Date: March 13, 2020

 

/s/ James J. Baker*  
James J. Baker**  
Chief Financial Officer  
(Principal Financial Officer)  

 

* The originally executed copy of this Certification will be maintained at the Administrative Sponsor’s offices and will be made available for inspection upon request.

 

** The Registrant is a trust and Mr.
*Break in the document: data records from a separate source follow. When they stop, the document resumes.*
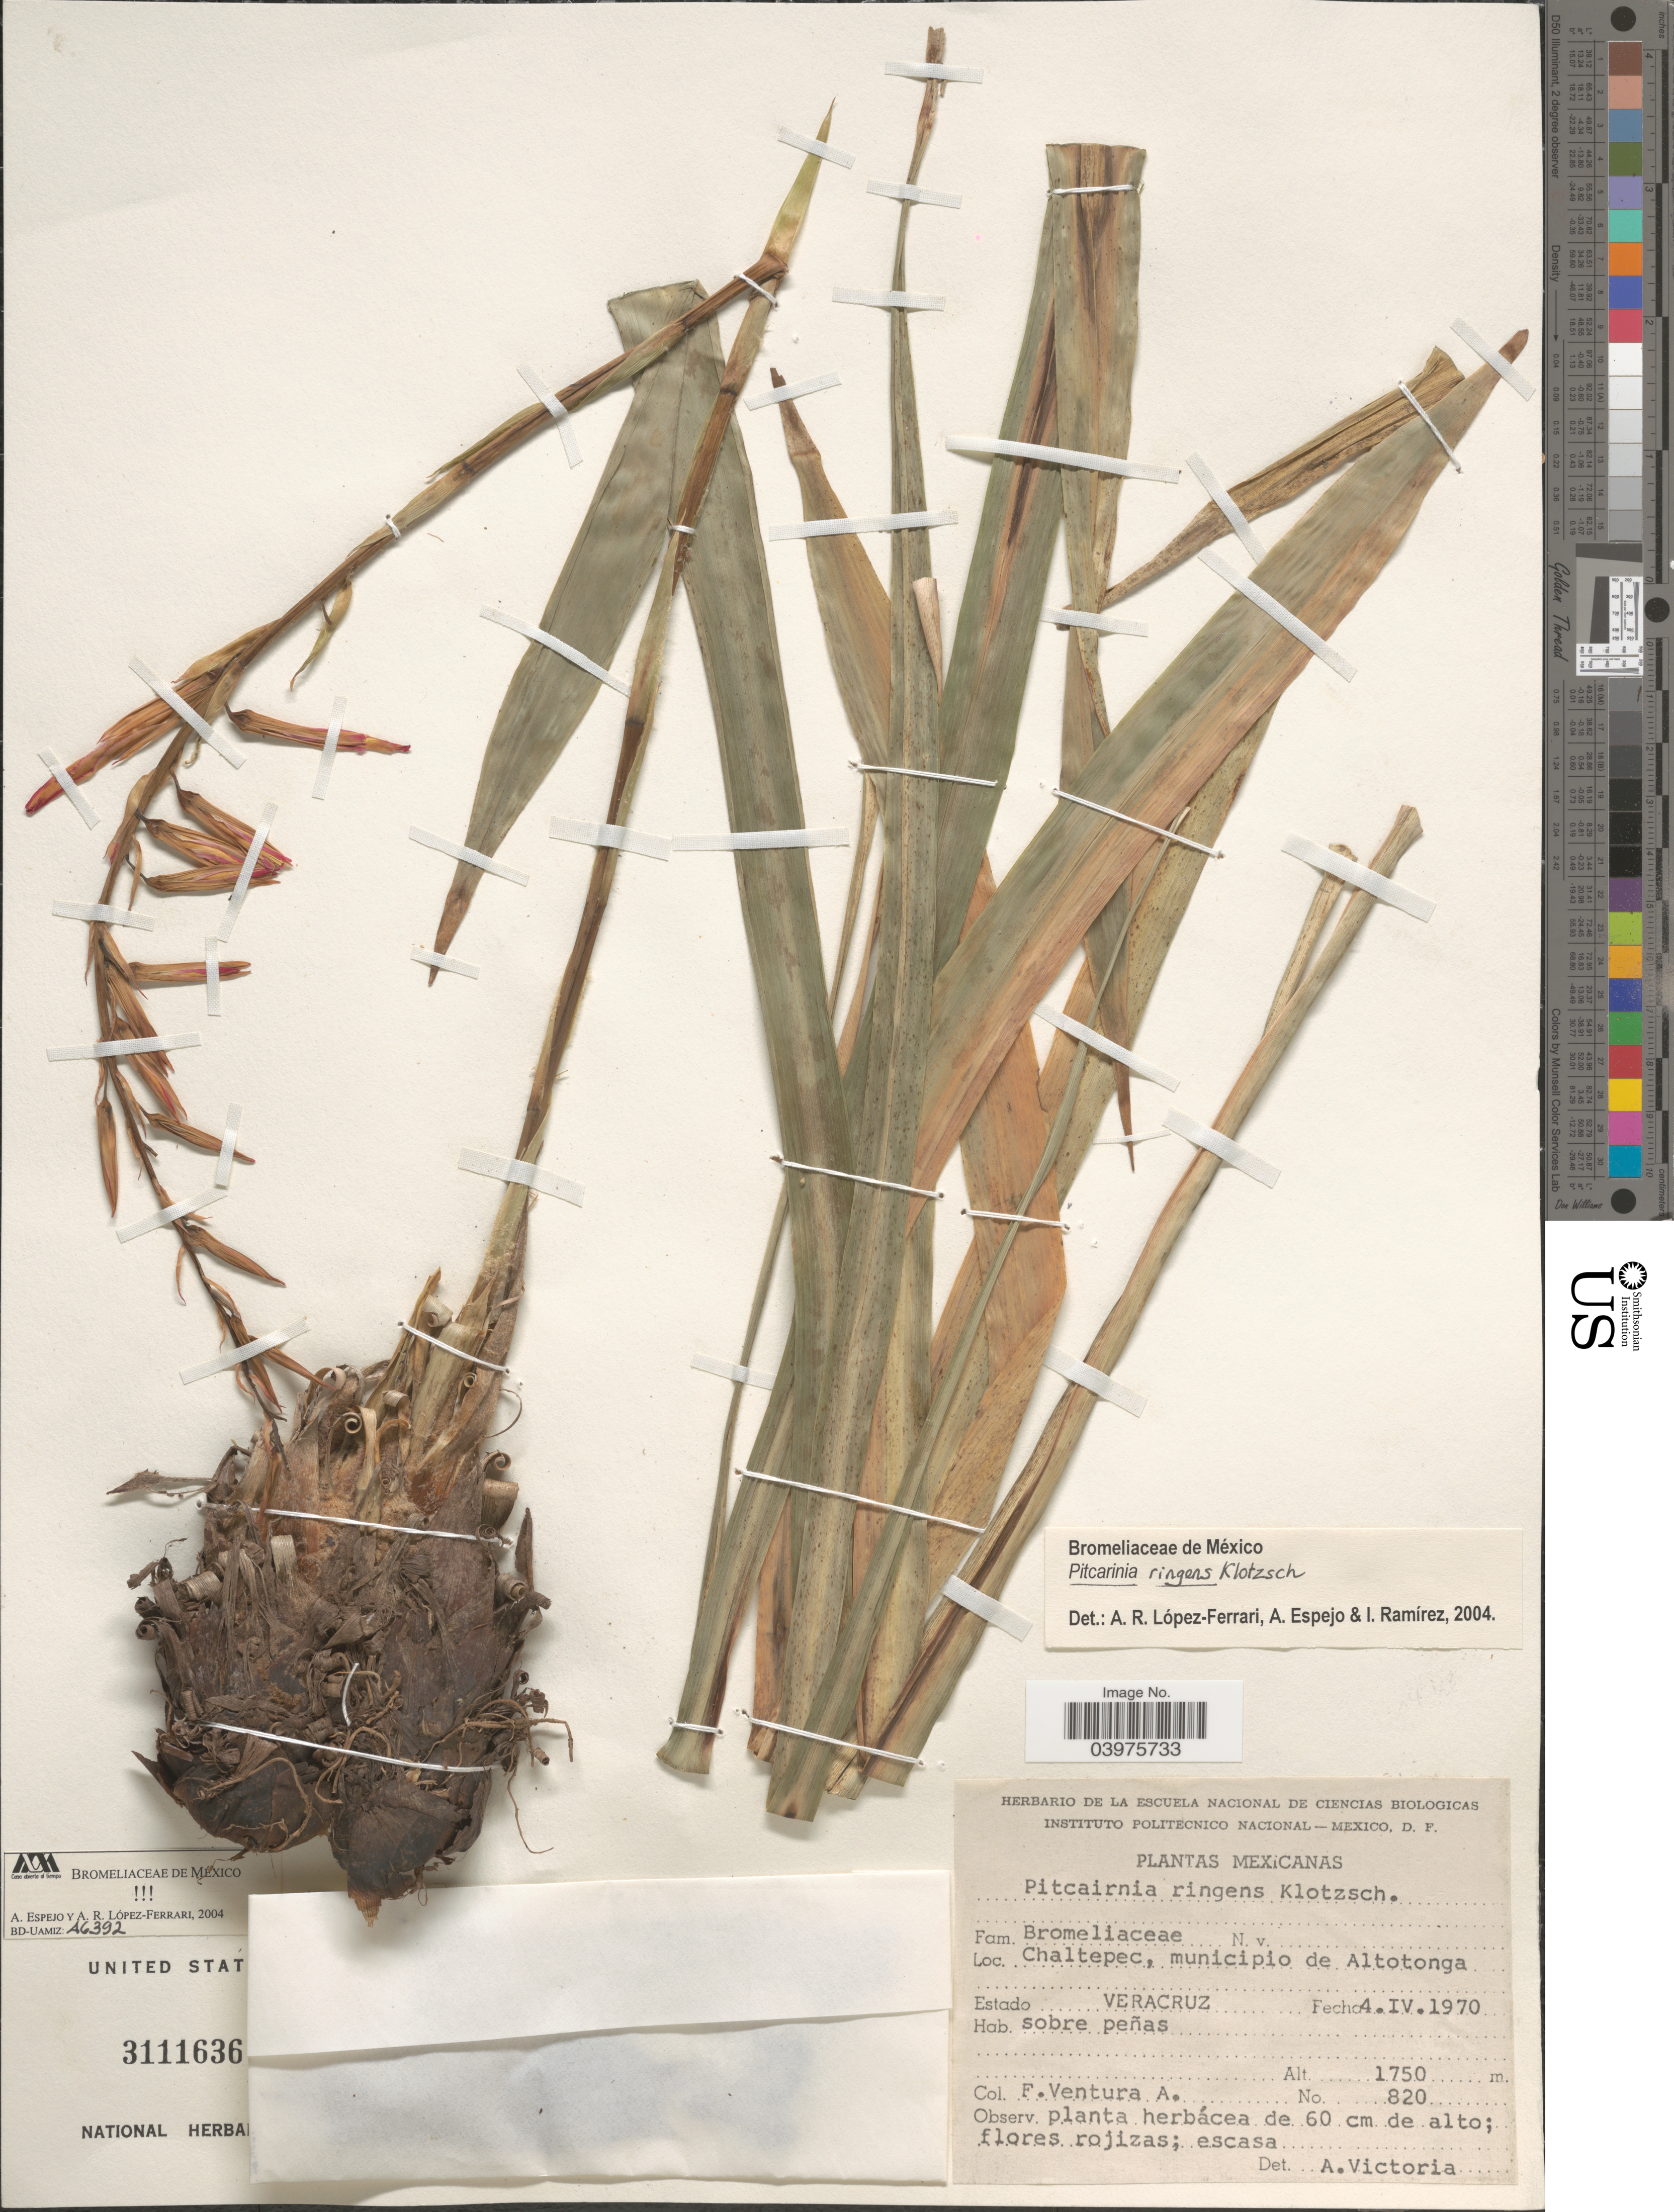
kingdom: Plantae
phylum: Tracheophyta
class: Liliopsida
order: Poales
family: Bromeliaceae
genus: Pitcairnia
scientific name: Pitcairnia ringens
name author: Klotzsch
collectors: F. Ventura A.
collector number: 820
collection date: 1970-04-04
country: Mexico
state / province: Veracruz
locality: Chaltepec, municipio de Altotonga. Estado Veracruz.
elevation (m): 1750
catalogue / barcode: US 3111636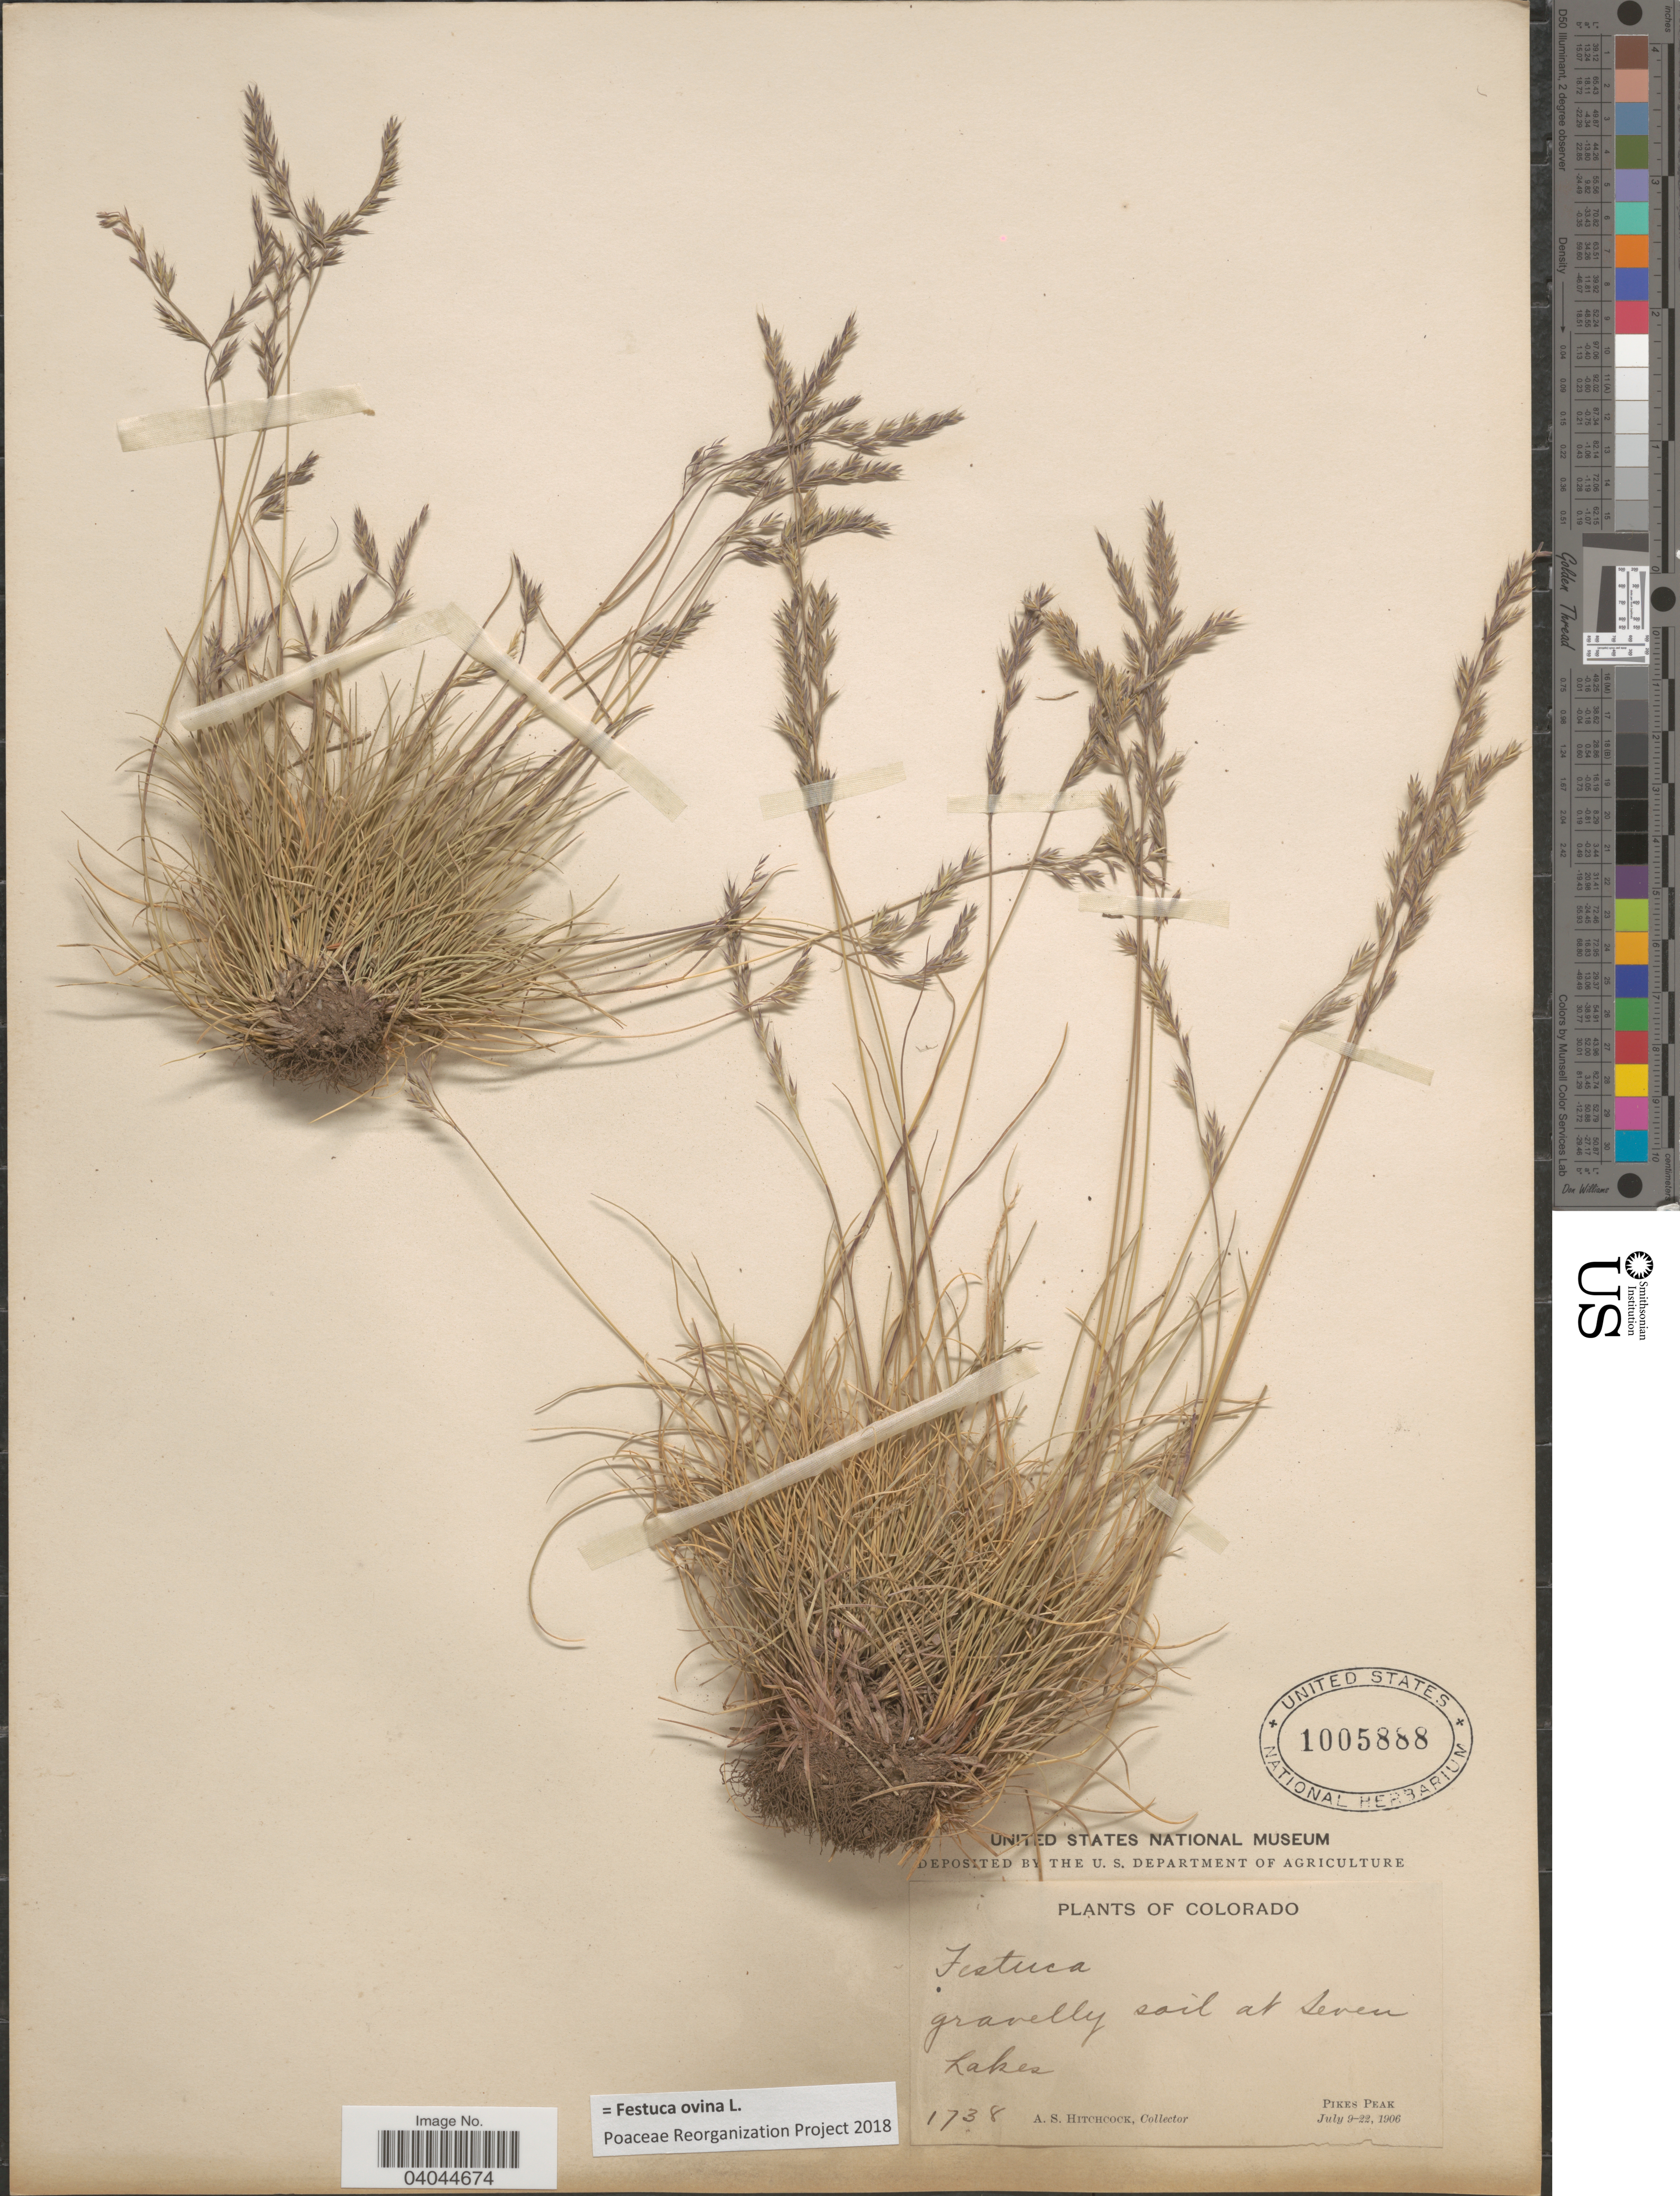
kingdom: Plantae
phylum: Tracheophyta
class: Liliopsida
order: Poales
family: Poaceae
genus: Festuca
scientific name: Festuca ovina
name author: L.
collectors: A. S. Hitchcock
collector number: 1738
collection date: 1906-07-09/1906-07-22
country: United States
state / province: Colorado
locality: Gravelly soil at Seven Lakes. Pikes Peak.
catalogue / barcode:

Baker is signing in her capacity as Chief Financial Officer Exchange Traded Concepts, LLC, the Administrative Sponsor of the Registrant.

 

Exhibit 32.1

 

CERTIFICATION PURSUANT TO

18 U.S.C. SECTION 1350
AS ADOPTED PURSUANT TO
SECTION 906 OF THE SARBANES-OXLEY ACT OF 2002

 

In connection with the Annual Report of Perth Mint Physical Gold ETF (the “Trust”) on Form 10-K for the year ending December 31, 2019 as filed with the Securities and Exchange Commission on the date hereof (the “Report”), I, J. Garrett Stevens, principal executive officer of Exchange Traded Concepts, LLC, the Administrative Sponsor of the Trust, certify, pursuant to 18 U.S.C. § 1350, as adopted pursuant to § 906 of the Sarbanes-Oxley Act of 2002, that:

 

(1)  The Report fully complies with the requirements of Section 13(a) or 15(d) of the Securities Exchange Act of 1934; and

 

(2)  The information contained in the Report fairly presents, in all material respects, the financial condition and result of operations of the Trust.

 

/s/ J. Garrett Stevens*  
J. Garrett Stevens**  
Principal Executive Officer  
   
March 13, 2020  

 

* The originally executed copy of this Certification will be maintained at the Administrative Sponsor’s offices and will be made available for inspection upon request.

 

** The Registrant is a trust and Mr. Stevens is signing in his capacity as Principal Executive Officer of Exchange Traded Concepts, LLC, the Administrative Sponsor of the Trust.

 

Exhibit 32.2

 

CERTIFICATION PURSUANT TO
18 U.S.C. SECTION 1350
AS ADOPTED PURSUANT TO
SECTION 906 OF THE SARBANES-OXLEY ACT OF 2002

 

In connection with the Annual Report of Perth Mint Physical Gold ETF (the “Trust”) on Form 10-K for the period ending December 31, 2019 as filed with the Securities and Exchange Commission on the date hereof (the “Report”), I, James J. Baker, chief financial officer of Exchange Traded Concepts, LLC, the Administrative Sponsor of the Trust, certify, pursuant to 18 U.S.C. § 1350, as adopted pursuant to § 906 of the Sarbanes-Oxley Act of 2002, that:

 

(1) The Report fully complies with the requirements of Section 13(a) or 15(d) of the Securities Exchange Act of 1934; and

 

(2) The information contained in the Report fairly presents, in all material respects, the financial condition and result of operations of the Trust.

 

/s/ James J. Baker*  
James J. Baker**  
Chief Financial Officer  
(Principal Financial Officer)  
   
March 13, 2020  

  

* The originally executed copy of this Certification will be maintained at the Administrative Sponsor’s offices and will be made available for inspection upon request.

 

** The Registrant is a trust and Mr. Baker is signing in her capacity as Chief Financial Officer and Treasurer of Exchange Traded Concepts, LLC, the Administrative Sponsor of the Trust.